**Given exercise:** Count the lines in the items that contain the string "Transcribed", treating uppercase and lowercase as distinct, and give only the number.

**Data shown:**

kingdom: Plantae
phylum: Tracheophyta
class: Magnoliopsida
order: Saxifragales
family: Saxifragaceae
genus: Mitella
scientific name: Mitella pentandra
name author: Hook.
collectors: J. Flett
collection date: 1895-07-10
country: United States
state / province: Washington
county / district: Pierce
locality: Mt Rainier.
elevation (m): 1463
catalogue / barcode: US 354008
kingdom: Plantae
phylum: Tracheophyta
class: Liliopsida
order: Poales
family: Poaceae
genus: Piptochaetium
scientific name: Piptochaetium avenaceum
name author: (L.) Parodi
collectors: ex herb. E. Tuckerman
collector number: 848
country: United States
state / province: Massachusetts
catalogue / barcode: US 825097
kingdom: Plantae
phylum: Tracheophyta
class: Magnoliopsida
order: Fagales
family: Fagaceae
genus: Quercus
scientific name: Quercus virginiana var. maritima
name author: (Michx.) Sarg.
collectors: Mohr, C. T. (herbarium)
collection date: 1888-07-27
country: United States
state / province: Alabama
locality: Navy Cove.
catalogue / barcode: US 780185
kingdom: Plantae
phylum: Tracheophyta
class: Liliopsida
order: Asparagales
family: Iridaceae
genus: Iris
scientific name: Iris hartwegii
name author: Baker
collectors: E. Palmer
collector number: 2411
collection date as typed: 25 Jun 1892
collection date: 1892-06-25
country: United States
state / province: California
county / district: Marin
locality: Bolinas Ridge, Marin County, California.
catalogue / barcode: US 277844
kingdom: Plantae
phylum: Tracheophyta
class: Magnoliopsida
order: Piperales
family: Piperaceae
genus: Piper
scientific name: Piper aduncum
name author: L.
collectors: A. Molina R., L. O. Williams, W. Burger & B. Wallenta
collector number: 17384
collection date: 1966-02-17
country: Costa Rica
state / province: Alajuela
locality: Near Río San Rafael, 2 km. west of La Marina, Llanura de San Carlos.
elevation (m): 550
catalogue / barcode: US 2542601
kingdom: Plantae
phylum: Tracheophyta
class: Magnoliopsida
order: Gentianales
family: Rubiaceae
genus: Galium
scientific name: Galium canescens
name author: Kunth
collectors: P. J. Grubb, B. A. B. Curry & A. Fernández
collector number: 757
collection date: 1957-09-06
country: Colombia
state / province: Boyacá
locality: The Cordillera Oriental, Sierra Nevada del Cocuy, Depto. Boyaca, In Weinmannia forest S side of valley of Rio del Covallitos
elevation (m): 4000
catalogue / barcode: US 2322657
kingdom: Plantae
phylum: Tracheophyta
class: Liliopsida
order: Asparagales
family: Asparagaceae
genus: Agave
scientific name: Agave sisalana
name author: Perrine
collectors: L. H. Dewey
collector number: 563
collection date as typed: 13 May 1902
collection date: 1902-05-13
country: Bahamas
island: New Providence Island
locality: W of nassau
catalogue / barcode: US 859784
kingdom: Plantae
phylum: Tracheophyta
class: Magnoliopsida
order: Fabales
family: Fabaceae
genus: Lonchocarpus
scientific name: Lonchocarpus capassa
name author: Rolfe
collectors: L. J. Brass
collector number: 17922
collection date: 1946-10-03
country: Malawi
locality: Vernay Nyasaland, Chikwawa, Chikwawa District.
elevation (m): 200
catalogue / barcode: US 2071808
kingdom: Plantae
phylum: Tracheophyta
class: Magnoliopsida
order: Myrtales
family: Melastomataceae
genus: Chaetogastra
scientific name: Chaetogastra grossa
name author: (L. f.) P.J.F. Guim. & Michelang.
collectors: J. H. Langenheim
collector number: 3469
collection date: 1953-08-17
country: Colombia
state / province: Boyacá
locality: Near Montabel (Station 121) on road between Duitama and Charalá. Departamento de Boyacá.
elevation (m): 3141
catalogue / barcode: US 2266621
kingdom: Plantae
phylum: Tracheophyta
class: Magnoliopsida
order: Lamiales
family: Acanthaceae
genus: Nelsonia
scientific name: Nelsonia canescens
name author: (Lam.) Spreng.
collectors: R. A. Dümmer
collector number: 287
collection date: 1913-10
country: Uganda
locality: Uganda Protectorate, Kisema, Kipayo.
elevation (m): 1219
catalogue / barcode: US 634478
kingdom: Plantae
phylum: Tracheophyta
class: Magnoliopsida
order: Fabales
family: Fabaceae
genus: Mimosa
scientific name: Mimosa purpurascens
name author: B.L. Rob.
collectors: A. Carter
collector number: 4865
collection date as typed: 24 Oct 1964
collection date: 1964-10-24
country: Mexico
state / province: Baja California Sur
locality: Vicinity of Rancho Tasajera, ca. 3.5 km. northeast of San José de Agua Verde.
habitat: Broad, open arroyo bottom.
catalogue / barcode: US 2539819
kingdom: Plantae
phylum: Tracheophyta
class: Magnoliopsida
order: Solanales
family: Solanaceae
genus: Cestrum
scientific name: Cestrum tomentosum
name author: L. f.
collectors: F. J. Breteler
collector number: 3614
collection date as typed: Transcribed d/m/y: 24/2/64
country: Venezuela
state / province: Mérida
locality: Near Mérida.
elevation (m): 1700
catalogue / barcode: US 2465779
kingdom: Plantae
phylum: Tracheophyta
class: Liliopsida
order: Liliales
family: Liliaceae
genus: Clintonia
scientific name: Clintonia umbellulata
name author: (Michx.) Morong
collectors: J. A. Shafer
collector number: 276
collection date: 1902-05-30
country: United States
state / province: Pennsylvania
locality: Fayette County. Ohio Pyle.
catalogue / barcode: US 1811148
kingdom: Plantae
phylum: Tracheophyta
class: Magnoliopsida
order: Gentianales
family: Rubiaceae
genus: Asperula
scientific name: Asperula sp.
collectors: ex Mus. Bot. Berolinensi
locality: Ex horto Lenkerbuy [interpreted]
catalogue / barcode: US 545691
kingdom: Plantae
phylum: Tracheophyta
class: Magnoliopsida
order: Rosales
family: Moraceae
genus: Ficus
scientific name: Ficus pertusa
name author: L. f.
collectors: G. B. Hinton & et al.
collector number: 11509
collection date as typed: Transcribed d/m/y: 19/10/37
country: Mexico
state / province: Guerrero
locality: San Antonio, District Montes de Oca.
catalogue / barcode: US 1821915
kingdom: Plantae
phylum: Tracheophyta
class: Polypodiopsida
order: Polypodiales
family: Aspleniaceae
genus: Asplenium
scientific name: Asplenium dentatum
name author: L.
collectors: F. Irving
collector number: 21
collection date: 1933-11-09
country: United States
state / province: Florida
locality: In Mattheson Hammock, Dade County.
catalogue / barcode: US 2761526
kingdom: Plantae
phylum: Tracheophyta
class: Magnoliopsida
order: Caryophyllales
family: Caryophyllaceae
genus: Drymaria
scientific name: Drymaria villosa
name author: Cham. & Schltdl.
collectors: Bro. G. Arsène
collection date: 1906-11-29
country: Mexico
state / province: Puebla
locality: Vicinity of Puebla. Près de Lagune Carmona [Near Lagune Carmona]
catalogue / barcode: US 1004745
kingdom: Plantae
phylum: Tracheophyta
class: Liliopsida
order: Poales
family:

**Exercise response:** 2